> **DIRECTIONS FOR THIS TASK**: Scan the entries for lines with the word "Интерскол" and copy those lines.

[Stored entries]
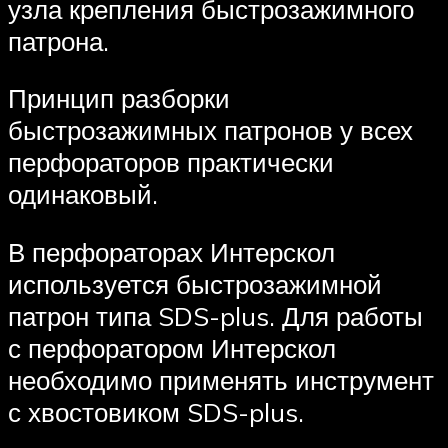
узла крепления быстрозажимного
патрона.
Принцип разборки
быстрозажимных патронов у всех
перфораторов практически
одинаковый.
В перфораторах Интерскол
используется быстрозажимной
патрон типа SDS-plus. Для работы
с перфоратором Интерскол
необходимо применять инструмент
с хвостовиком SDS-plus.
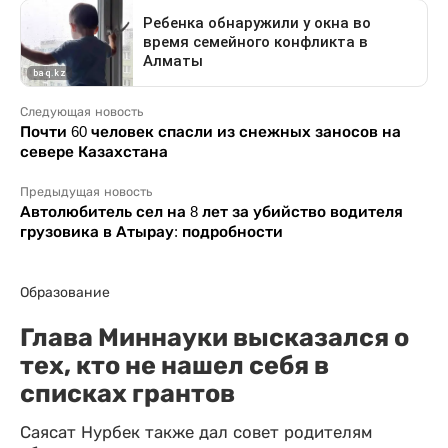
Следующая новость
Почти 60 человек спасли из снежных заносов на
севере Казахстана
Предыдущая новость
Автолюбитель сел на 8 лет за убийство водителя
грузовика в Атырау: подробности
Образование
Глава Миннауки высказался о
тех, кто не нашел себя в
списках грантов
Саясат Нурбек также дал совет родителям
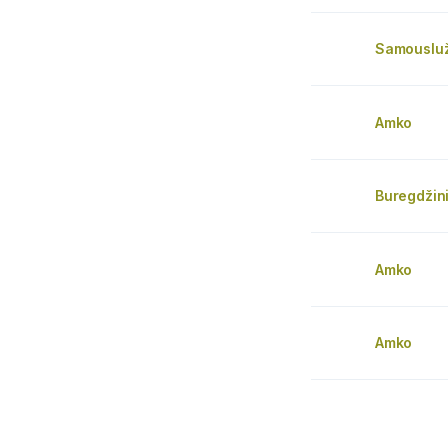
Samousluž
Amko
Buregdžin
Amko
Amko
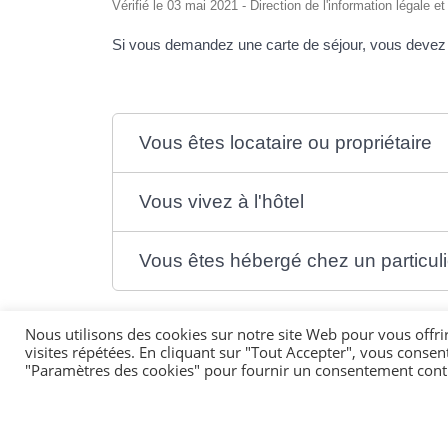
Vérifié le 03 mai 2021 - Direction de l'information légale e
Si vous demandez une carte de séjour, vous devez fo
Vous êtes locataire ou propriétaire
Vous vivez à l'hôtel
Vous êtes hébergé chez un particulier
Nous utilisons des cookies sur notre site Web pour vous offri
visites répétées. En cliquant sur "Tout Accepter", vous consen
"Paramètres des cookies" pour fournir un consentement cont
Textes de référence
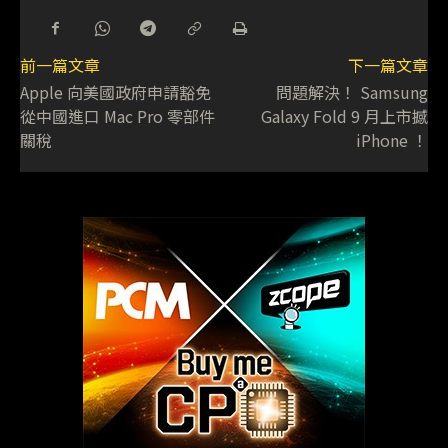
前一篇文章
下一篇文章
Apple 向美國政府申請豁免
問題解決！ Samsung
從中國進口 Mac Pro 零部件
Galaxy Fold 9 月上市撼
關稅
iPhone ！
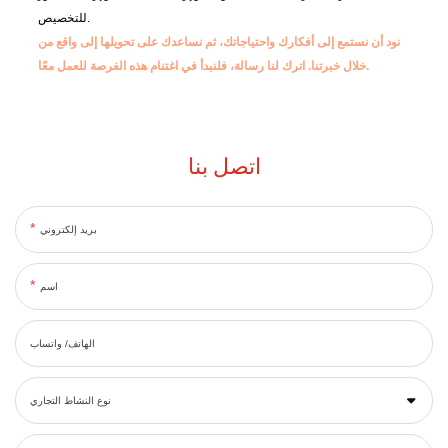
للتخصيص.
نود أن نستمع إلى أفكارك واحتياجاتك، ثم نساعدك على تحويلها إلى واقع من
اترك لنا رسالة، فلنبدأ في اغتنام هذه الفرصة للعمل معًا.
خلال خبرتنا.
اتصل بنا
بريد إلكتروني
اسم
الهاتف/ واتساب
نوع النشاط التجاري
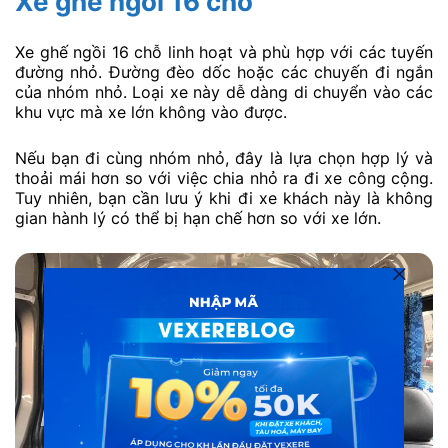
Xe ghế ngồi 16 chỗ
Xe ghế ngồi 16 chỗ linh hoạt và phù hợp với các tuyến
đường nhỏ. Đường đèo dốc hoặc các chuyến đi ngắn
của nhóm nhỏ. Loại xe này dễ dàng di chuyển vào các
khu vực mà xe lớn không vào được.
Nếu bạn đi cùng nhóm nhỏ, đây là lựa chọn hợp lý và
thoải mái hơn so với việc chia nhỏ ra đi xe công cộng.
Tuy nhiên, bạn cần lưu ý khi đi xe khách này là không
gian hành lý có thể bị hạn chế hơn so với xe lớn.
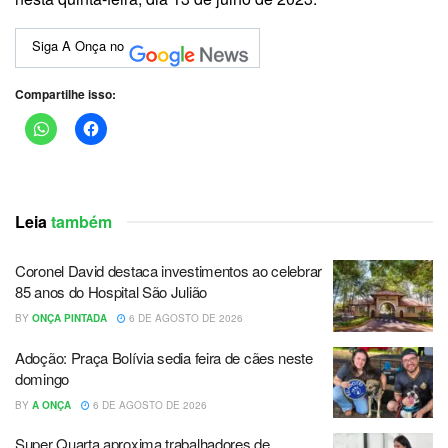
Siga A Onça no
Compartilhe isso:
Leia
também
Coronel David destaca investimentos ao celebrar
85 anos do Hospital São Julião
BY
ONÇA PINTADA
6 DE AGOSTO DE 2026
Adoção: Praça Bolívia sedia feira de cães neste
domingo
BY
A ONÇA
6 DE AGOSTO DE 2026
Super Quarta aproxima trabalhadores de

> **RESPONSE TO THE TASK**:
В перфораторах Интерскол
с перфоратором Интерскол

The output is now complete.